Surprisingly, Florin says that “a lot of Ukrainians decided to go back – as while the war is still unpredictable, it is more predictable than it used to be in the beginning phases. Those who are less exposed or at lower risk of being attacked have decided to go back to their homes and get on with their lives”.

Florin says that “a month ago there was a 20km queue of lorries (and vans) trying to cross the border back into Ukraine”. A lot of the grain exports are being done via roads and “so lots of lorries from Ukraine and Romania waiting to go in and out of Ukraine transporting the grains to the ports in SE Romania”. The cause of the queue is the inability of the border point infrastructure to cope with the huge increase in crossings. 
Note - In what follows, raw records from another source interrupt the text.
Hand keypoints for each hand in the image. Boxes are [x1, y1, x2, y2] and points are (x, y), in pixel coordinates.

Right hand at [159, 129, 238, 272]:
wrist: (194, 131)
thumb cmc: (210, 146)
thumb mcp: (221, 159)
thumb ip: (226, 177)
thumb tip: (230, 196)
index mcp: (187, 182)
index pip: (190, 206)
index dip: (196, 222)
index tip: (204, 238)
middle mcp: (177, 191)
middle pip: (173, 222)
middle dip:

Asked if, looking ahead, the people in Romania are fearful of escalation, Florin told CherwellI: “Of course, there is concern over the way this will go, but far more concern during the summer time, whenever the nuclear threat was escalating. Generally, the population is a bit more optimistic, judging by the fact that the war didn’t go as well as the Russians expected, but you never know for sure with these things – it can go either way.”
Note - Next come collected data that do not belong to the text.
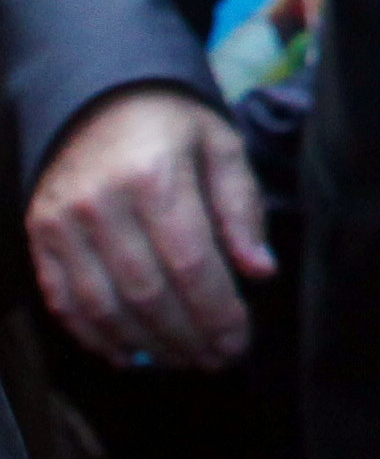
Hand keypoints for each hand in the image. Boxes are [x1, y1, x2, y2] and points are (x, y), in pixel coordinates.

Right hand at [25, 87, 269, 370]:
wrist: (98, 97)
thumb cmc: (173, 126)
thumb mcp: (222, 148)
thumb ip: (241, 209)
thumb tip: (260, 272)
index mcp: (156, 177)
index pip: (190, 264)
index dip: (216, 312)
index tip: (239, 340)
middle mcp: (101, 204)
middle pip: (147, 293)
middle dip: (187, 337)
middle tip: (217, 359)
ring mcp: (62, 223)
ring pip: (104, 306)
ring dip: (147, 345)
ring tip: (184, 361)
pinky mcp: (40, 236)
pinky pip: (64, 300)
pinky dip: (95, 336)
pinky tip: (128, 354)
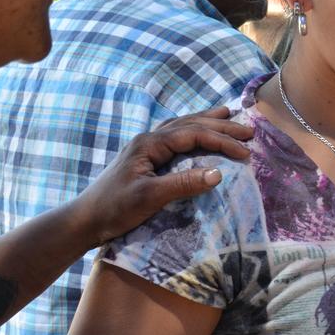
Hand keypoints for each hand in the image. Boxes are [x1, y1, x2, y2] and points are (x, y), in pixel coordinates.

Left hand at [73, 106, 254, 245]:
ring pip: (182, 125)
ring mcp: (145, 147)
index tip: (246, 152)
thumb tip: (219, 173)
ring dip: (206, 120)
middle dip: (220, 126)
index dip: (222, 140)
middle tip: (249, 129)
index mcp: (150, 144)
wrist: (85, 220)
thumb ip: (183, 183)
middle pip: (190, 124)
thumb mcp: (150, 198)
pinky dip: (192, 130)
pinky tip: (197, 130)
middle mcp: (148, 139)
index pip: (194, 134)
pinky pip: (175, 135)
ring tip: (227, 114)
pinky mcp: (144, 158)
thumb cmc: (114, 209)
Asked whether Russia is looking for a way out, Florin says: “Unfortunately I think Russia is on a one way road – they could pull out but that would be the end of Putin’s reign.”

Western support is a “major factor” in the conflict. Asked whether people are looking on NATO, the UK, the US and other partners favourably, he says: “The vast majority have a positive opinion on them…. [However,] of course, there are voices that claim neutrality, but we know that neutrality doesn’t work in this particular case because technically Ukraine was neutral and Moldova is a small state with insignificant army and is officially neutral but they do fear.” The possibility of unrest in the Balkans worries Florin  as “this would be an inter-ethnic conflict and generally these last longer than conventional war”.
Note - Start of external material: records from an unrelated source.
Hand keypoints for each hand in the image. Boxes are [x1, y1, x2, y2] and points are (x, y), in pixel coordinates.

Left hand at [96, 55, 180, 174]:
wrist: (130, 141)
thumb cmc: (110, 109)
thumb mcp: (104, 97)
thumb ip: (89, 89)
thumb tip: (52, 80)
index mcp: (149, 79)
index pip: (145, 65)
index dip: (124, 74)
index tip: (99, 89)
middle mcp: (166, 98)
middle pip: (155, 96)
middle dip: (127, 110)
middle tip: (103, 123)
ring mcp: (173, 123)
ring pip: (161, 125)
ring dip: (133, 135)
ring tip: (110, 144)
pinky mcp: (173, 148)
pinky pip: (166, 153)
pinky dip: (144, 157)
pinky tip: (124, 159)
Following these conversations, Cherwell was invited to a special showcase at the Pitt Rivers Museum for Ukrainian Scholars which brought cultural identity to the fore. The museum aims to showcase Ukrainian culture, but is aware that “we need to be told of our mistakes”. Many Ukrainian objects are labelled as Russian, and this outreach aims to strengthen communication to correct this. This is a sensitive topic for Ukrainians, conscious that the Russian labelling of objects stems from a past, but still relevant, Imperial Russia. There are 30 Ukrainian objects identified so far in the Pitt Rivers, but without much context and meaning. One particularly striking object is the Kamyana Baba stone sculpture created in the eleventh-century. Some scholars have raised the concern that fighting in the war is destroying many of these sculptures still in Ukraine. 

Oxford’s role in helping Ukrainians has not gone unnoticed. In late January Kharkiv Mayor Ihor Terekhov personally thanked the people of Oxford for their support. Citing the common bonds between the cities with “long university traditions”, he said that “Kharkiv and Oxford have a lot in common, for they are centres of education and science, culture and art of their regions…. [In Oxford we] see an opportunity to involve best practices of world experts in the restoration of Kharkiv”.

The war in Ukraine has profoundly reshaped the political landscape, and as with any major global event, it is always necessary to give the conflict a human face. Cherwell would like to thank all of the interviewees who made this article possible. Your time is greatly appreciated.